Se il leader della Lega e vicepremier Matteo Salvini smentisce anche oggi qualsiasi crisi di governo alle viste, è evidente che nel Carroccio non tutti la pensano così: "Nell'ultimo mese sono stato più insultato dai 5 Stelle che dalle opposizioni: ci accusano di essere nemici delle donne e ci danno dei fanatici" continua il ministro per la Famiglia e le Disabilità. "Forse non hanno più a cuore lo stare al governo del Paese. È evidente che se qualcuno continua a provocare, significa che vuole una reazione" ha aggiunto Fontana.

Il ministro leghista ha replicato anche al sottosegretario alla presidenza del Consiglio Vincenzo Spadafora secondo cui Fontana per le famiglie non ha fatto niente: "Forse Spadafora dormiva. Di certo, per i problemi di finanziaria, non tutto quello che vogliamo fare concretamente per le famiglie siamo già riusciti a farlo. Come promemoria per Spadafora, gli ricordo che noi abbiamo tentato di mettere qualcosa anche nel reddito di cittadinanza senza aver trovato da parte loro una grande sensibilità. Detto questo: c'è l'incentivo alla natalità che prevede assegni tra i 960 e i 1920 euro (e il 20% in più dal secondo figlio), l'aumento del 50% agli incentivi per gli asili nido, il congedo di paternità fino ai sei giorni. E poi, il finanziamento più interessante di tutti: i 100 milioni del fondo famiglia".

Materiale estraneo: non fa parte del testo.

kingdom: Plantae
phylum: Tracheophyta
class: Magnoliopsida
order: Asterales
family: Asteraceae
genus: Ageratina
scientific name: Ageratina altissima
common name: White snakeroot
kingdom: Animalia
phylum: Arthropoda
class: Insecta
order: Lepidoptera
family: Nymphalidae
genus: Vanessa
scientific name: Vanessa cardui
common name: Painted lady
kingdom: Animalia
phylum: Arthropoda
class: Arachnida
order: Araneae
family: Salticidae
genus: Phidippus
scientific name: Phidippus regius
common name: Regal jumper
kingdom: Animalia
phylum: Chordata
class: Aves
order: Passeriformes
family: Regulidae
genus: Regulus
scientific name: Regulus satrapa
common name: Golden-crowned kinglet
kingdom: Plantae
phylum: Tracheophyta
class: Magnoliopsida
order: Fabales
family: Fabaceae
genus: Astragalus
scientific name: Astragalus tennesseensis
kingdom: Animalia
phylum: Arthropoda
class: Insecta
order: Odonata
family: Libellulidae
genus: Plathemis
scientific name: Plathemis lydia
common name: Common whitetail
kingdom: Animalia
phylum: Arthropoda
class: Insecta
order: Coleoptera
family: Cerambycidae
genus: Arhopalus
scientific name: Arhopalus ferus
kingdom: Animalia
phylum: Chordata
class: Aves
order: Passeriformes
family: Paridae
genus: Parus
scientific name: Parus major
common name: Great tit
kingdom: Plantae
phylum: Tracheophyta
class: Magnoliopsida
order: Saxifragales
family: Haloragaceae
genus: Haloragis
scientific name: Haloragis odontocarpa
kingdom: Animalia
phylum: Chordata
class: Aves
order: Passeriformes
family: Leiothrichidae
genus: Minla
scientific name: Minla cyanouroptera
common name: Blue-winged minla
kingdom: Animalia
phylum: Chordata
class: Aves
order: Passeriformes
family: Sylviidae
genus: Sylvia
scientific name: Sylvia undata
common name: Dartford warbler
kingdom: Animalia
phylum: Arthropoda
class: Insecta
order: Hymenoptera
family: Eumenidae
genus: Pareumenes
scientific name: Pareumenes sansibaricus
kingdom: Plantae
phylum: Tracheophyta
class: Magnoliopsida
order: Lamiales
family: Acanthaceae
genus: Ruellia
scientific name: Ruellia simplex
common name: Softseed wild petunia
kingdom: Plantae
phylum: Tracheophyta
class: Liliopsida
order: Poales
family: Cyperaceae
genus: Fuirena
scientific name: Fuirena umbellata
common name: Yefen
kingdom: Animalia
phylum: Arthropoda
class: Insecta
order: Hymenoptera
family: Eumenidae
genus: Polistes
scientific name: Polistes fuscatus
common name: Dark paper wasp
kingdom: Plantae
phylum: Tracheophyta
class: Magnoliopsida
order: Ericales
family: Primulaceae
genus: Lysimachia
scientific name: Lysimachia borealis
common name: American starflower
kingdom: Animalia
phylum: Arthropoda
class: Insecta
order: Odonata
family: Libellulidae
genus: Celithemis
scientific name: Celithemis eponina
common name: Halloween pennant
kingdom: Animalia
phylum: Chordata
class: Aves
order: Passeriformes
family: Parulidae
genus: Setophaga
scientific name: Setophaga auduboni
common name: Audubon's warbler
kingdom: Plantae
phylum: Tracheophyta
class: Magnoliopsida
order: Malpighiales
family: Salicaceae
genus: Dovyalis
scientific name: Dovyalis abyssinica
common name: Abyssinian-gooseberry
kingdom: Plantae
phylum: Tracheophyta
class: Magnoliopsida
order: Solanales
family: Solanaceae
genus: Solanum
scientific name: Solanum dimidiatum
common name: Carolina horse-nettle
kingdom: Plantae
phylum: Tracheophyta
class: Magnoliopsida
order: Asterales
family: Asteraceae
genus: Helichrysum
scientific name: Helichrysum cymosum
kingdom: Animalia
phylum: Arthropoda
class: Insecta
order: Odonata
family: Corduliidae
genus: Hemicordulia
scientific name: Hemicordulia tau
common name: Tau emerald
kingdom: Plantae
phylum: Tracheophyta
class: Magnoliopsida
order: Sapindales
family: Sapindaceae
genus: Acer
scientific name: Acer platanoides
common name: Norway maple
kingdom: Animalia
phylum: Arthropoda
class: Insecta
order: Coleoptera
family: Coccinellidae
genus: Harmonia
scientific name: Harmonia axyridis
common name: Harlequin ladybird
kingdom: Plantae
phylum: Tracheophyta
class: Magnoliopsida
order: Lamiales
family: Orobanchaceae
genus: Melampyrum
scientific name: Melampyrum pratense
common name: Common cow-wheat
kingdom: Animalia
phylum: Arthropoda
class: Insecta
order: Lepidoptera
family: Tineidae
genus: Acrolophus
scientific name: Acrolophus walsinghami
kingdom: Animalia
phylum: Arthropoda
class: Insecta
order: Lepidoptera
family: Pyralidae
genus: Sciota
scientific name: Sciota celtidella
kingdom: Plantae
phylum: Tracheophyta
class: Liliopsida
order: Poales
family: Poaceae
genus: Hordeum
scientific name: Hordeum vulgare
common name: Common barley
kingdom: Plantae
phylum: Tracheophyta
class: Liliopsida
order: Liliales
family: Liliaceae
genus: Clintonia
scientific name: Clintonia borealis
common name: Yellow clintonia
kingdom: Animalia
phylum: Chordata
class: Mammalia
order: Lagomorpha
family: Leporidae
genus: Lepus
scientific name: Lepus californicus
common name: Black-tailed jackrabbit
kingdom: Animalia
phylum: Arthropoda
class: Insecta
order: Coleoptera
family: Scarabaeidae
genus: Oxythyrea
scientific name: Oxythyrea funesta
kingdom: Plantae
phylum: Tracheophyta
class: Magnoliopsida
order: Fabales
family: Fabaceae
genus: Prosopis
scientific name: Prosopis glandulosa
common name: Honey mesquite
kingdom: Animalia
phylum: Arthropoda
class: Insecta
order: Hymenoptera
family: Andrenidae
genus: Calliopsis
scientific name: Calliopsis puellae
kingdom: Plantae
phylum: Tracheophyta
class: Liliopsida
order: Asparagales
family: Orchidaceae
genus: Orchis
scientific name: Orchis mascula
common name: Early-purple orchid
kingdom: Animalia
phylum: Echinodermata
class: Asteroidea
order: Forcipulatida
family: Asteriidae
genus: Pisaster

Resa dei conti a dopo le elezioni europee tra Lega e M5s? Probabile, secondo diversi osservatori. Intanto i dati sul Pil a crescita zero e sulla disoccupazione ci consegnano la fotografia di un paese che avrebbe bisogno di un governo, non di due partiti di maggioranza litigiosi e impantanati in una campagna elettorale permanente.